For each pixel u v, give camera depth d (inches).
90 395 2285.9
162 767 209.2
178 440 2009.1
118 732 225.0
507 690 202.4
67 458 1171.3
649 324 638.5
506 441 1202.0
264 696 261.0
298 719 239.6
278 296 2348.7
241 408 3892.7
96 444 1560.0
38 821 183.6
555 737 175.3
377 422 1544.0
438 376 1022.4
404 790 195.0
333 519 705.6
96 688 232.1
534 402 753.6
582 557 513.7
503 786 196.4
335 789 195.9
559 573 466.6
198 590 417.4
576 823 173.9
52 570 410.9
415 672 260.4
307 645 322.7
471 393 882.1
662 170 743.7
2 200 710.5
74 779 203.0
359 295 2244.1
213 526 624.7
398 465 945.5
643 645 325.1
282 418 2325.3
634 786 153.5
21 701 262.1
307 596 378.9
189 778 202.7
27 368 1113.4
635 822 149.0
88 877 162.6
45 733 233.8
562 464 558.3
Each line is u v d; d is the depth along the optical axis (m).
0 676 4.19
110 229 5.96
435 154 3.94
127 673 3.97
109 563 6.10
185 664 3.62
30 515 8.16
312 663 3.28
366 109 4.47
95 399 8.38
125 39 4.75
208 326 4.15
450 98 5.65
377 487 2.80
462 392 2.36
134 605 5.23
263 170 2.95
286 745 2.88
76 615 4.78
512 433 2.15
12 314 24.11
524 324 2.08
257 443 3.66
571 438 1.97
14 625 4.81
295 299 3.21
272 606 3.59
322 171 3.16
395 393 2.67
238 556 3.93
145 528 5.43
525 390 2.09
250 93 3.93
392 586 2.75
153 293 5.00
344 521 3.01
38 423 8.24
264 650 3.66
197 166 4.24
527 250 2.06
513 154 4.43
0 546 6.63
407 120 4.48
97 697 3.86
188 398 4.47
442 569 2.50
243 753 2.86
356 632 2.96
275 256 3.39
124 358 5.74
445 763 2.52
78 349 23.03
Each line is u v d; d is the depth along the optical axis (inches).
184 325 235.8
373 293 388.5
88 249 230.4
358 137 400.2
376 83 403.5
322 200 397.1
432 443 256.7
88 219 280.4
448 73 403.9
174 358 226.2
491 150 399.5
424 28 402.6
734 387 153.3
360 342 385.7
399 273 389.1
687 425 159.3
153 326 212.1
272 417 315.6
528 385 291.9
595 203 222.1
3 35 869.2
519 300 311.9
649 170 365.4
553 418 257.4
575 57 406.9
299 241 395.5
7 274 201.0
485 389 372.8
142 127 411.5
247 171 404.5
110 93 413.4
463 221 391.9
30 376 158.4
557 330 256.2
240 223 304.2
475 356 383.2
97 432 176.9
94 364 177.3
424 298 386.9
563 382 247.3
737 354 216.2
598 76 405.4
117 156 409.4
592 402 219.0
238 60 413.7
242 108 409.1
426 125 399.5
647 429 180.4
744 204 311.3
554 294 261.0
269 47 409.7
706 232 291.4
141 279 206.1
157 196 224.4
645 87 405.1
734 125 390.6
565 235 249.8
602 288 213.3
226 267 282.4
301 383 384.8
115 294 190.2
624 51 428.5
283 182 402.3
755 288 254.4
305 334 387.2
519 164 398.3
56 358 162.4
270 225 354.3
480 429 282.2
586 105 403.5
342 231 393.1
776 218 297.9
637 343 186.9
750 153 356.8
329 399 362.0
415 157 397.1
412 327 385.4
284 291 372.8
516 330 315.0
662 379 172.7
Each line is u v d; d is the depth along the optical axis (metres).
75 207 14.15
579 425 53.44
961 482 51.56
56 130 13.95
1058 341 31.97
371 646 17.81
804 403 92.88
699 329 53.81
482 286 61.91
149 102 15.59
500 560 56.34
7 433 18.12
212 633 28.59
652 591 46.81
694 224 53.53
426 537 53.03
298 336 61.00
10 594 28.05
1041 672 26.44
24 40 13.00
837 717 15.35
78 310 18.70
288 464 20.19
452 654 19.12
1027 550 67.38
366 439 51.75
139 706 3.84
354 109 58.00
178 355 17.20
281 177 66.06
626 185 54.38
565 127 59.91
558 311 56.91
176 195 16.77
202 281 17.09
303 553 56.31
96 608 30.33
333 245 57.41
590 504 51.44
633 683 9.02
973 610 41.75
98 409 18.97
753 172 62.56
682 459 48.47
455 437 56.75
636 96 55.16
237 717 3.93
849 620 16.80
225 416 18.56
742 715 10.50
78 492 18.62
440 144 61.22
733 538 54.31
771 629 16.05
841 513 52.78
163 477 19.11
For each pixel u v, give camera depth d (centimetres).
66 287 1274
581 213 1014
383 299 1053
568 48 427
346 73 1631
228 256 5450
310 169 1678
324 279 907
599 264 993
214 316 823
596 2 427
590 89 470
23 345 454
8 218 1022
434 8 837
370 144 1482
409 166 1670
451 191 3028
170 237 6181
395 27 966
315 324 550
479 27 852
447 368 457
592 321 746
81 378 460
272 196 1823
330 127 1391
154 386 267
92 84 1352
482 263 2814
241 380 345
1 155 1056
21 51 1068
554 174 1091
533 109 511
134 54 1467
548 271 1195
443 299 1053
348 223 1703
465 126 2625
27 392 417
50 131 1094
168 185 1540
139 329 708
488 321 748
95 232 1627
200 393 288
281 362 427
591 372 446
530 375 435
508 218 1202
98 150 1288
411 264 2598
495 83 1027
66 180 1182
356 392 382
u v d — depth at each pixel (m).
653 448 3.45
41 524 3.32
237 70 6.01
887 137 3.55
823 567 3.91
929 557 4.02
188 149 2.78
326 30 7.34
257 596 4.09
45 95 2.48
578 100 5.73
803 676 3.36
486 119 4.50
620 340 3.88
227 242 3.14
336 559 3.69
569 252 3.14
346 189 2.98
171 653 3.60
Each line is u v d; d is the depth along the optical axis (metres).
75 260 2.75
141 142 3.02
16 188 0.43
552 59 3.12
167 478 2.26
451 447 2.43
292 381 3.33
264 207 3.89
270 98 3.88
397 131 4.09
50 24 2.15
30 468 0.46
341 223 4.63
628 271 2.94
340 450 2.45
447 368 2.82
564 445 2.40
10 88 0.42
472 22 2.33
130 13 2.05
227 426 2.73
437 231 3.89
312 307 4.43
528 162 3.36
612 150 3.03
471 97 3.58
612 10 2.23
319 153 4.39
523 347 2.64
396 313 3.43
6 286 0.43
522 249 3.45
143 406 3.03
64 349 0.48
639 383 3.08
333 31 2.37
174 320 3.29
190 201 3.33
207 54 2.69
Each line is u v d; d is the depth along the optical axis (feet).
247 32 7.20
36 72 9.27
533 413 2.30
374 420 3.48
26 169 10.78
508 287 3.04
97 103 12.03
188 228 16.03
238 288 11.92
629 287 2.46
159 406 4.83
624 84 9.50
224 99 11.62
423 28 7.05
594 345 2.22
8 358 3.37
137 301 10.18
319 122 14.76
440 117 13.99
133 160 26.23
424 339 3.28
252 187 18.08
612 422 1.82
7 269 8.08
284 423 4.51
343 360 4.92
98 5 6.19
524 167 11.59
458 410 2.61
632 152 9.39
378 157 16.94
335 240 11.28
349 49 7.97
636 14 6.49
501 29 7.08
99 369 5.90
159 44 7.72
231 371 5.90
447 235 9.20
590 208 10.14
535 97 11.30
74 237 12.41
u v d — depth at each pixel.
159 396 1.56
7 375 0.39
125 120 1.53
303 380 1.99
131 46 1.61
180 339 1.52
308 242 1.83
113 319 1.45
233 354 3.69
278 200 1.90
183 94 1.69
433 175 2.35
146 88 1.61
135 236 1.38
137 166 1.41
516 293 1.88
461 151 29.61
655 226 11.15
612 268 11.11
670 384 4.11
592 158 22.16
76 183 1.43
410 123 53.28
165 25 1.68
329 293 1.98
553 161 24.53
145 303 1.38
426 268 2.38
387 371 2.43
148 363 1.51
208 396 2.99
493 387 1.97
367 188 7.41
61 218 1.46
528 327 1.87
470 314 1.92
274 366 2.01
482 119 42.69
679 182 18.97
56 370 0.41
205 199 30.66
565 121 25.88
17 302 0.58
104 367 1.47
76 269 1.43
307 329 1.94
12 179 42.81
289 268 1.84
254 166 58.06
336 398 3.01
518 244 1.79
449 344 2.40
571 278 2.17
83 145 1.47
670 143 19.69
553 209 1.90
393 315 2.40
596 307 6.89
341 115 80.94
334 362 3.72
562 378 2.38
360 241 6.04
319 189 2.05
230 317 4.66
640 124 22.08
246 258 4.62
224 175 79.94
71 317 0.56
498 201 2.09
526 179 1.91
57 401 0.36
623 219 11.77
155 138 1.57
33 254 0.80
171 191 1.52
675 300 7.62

.....

Exercise >> From the listing above, the lines starting with the one that has "329 399 362.0" and running through the one that has "973 610 41.75" should be copied exactly, ends included.

Written solution >>
329 399 362.0
415 157 397.1
412 327 385.4
284 291 372.8
516 330 315.0
662 379 172.7
Each line is u v d; d is the depth along the optical axis (metres).
75 207 14.15
579 425 53.44
961 482 51.56
56 130 13.95
1058 341 31.97
371 646 17.81
804 403 92.88
699 329 53.81
482 286 61.91
149 102 15.59
500 560 56.34
7 433 18.12
212 633 28.59
652 591 46.81
694 224 53.53
426 537 53.03
298 336 61.00
10 594 28.05
1041 672 26.44
24 40 13.00
837 717 15.35
78 310 18.70
288 464 20.19
452 654 19.12
1027 550 67.38
366 439 51.75
139 706 3.84
354 109 58.00
178 355 17.20
281 177 66.06
626 185 54.38
565 127 59.91
558 311 56.91
176 195 16.77
202 281 17.09
303 553 56.31
96 608 30.33
333 245 57.41
590 504 51.44
633 683 9.02
973 610 41.75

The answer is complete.